[Exercise prompt]:
Which lines of the listing below contain the word "this"? Show every one of them, and count a match only when the case is the same.

[Material to process]:
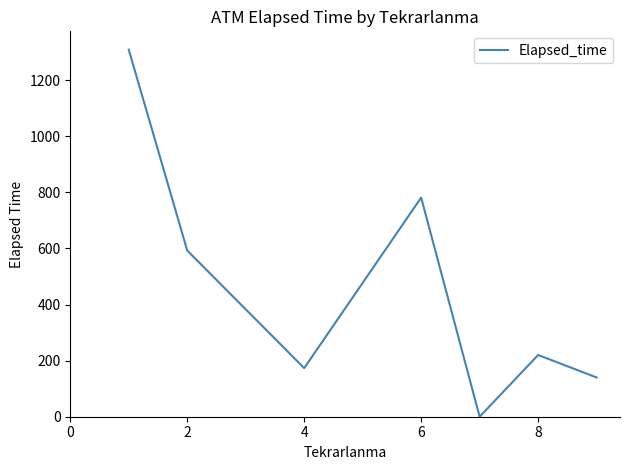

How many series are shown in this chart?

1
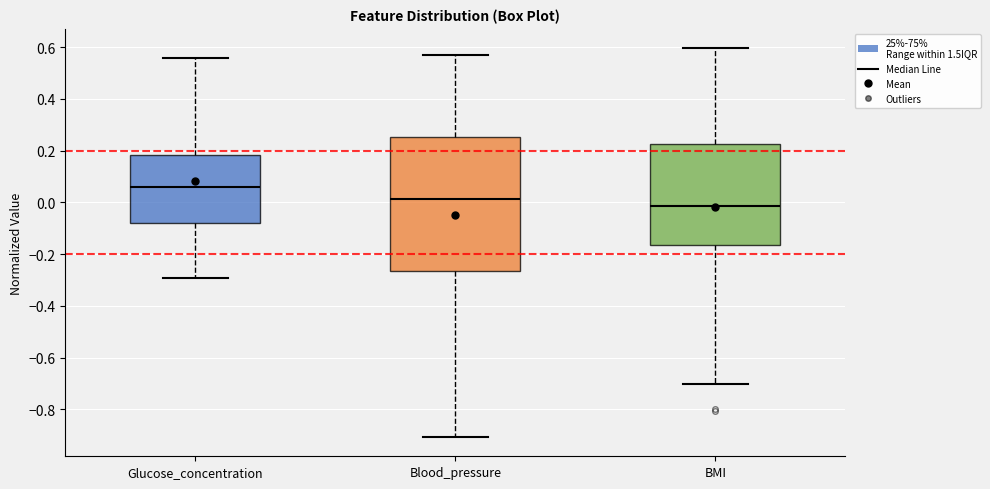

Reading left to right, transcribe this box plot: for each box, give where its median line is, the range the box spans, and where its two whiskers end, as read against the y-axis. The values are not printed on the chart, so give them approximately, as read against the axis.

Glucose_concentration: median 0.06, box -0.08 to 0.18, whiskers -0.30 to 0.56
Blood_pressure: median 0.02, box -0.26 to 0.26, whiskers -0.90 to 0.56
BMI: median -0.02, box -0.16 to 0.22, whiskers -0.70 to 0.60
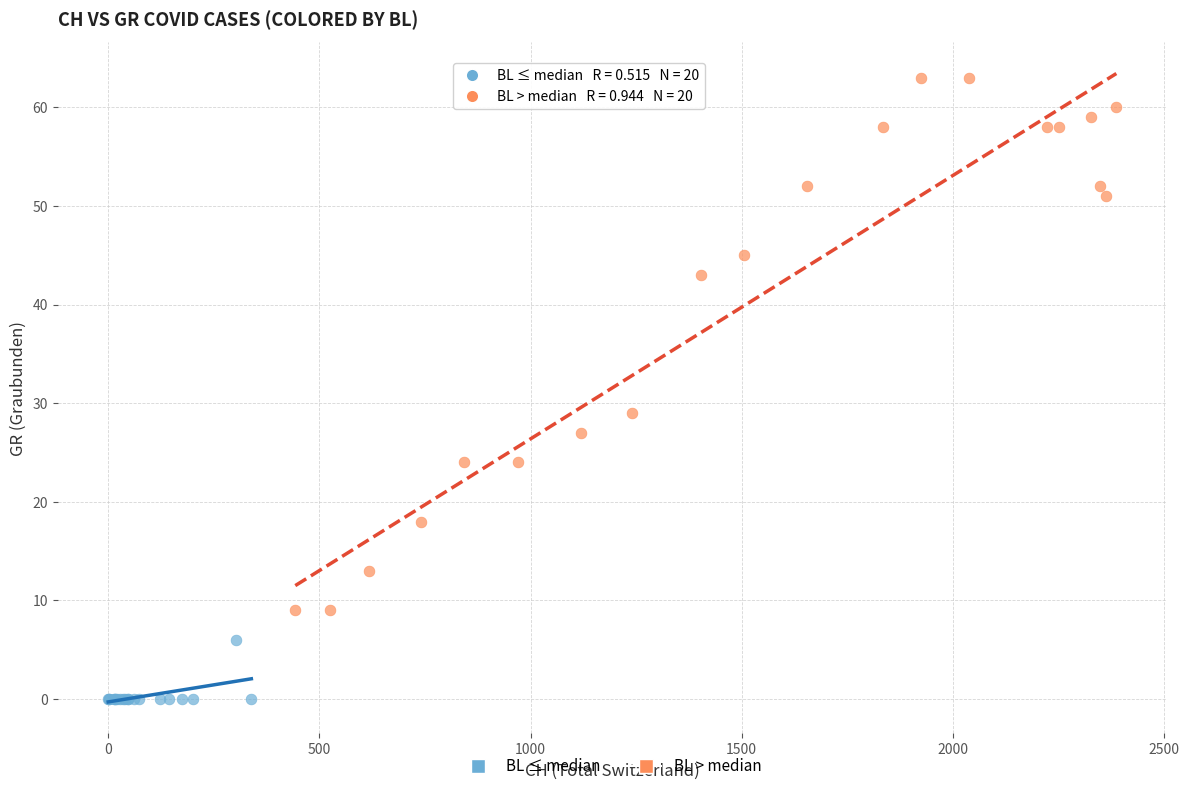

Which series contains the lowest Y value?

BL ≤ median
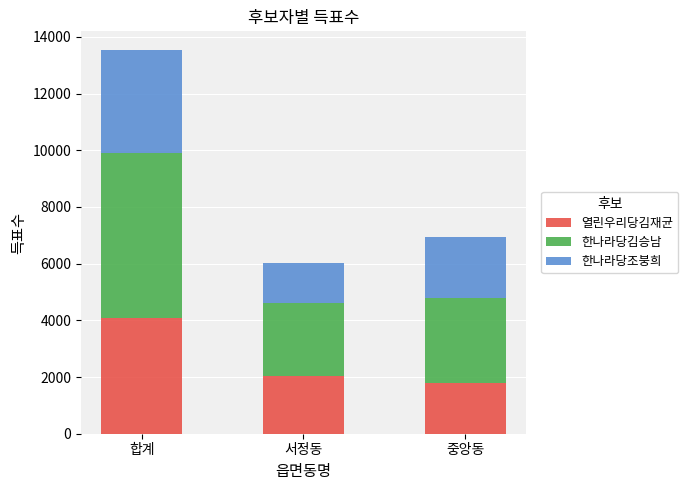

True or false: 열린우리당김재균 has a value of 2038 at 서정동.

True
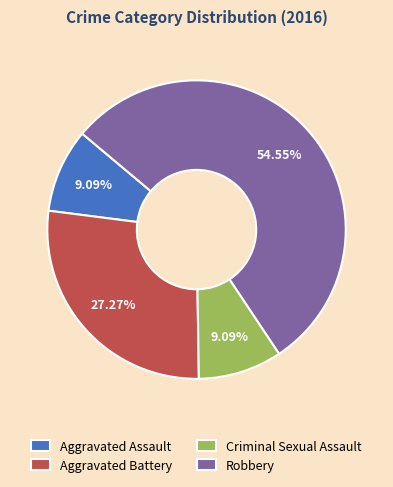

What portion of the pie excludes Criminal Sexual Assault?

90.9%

[Exercise answer]:
How many series are shown in this chart?
Reading left to right, transcribe this box plot: for each box, give where its median line is, the range the box spans, and where its two whiskers end, as read against the y-axis. The values are not printed on the chart, so give them approximately, as read against the axis.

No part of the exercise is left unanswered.